Police are keeping an eye on trouble spots in Sutton Bridge, including a picnic area where an after dark sex act was reported.
Gates at the picnic area on East Bank are meant to be closed at night, but they are being left open – making the spot a magnet for boy racers and other troublemakers.
PCSO Toni Musico-Cardillo told Sutton Bridge Parish Council: “I know there’s been instances of boy racers down there, but nothing has been reported in to the police.
“A person who lives by one of the cattle grids heard these cars going up and down and went out himself and had a word with them.
“My concern is are they going in, doing doughnuts in the picnic area, and then coming straight out if the gates are open?”
She said the area is meant to be closed just before it gets dark.

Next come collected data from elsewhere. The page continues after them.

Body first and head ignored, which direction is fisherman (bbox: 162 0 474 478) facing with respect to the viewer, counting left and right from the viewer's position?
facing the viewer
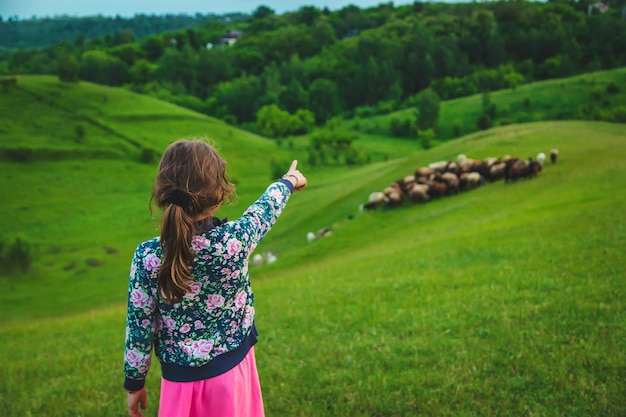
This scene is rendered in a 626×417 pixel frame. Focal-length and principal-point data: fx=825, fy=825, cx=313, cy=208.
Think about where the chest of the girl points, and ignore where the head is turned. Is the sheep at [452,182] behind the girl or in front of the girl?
in front

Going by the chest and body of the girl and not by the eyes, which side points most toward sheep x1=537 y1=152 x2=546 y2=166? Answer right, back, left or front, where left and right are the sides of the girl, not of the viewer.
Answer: front

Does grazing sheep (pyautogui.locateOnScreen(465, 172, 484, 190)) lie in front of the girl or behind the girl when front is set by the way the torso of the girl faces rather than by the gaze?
in front

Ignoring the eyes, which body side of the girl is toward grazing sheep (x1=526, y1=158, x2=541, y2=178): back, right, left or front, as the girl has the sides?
front

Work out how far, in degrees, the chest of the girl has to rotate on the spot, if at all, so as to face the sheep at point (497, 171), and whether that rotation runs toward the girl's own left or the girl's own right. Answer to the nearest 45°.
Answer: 0° — they already face it

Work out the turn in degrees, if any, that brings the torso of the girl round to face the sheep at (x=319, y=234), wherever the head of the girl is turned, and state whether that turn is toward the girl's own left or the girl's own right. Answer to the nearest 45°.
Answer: approximately 45° to the girl's own left

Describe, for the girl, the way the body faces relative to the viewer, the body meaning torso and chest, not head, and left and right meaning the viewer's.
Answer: facing away from the viewer and to the right of the viewer
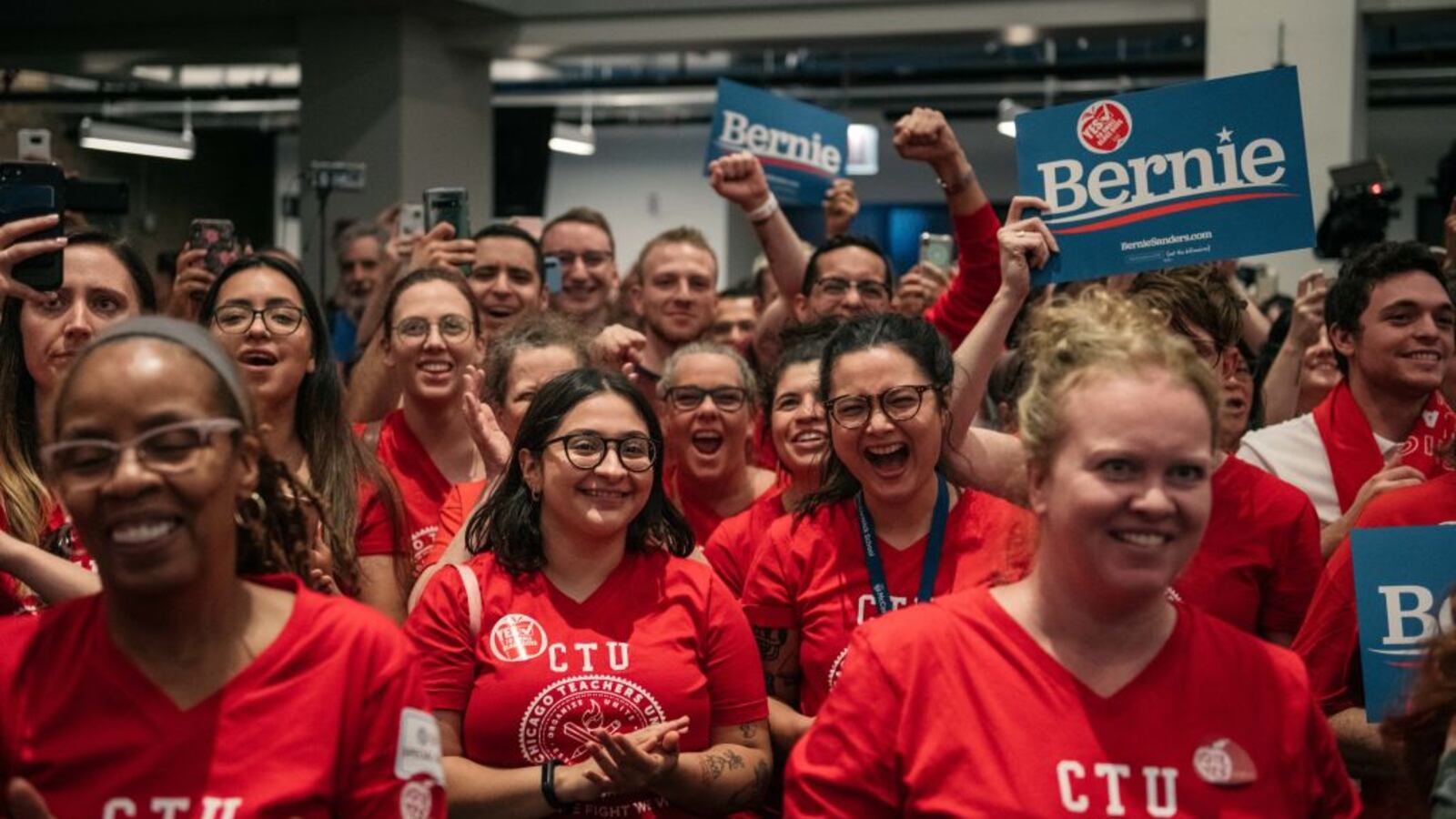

“I know it’s being used for other things,” she said. “A sexual act on an evening in the picnic area was reported in to the police.”
The PCSO also highlighted her concerns about anti-social behaviour on a small square along Arnie Broughton Walk where people can “loiter” behind a mound of earth.
She said there’s also evidence of people urinating and defecating at that spot
“I have got concerns really for anti-social behaviour, more than anything else, especially as they are using it as a latrine,” she said.
The parish council has for some years being battling Japanese knotweed in the walk – a plant that’s aggressive, destructive and invasive – and cannot yet tackle the mound.
Parish council chairman John Grimwood said: “We are intending to try and redevelop it (Arnie Broughton Walk).
“Until the knotweed is removed, we can’t remove any soil from that area.”
• PCSO Musico-Cardillo asked parish councillors to spread the word about reporting suspicious behaviour on farmland to the police following incidents in Dawsmere, where somebody was seen out with a torch in the evenings.
She said farmers leave machinery like tractors out in the fields, but they should take care to remove items such as sat-navs, and also leave everything securely locked.
“We are also aware that there’s hare coursing,” she said. “If you see any suspicious behaviour, please ring 101.”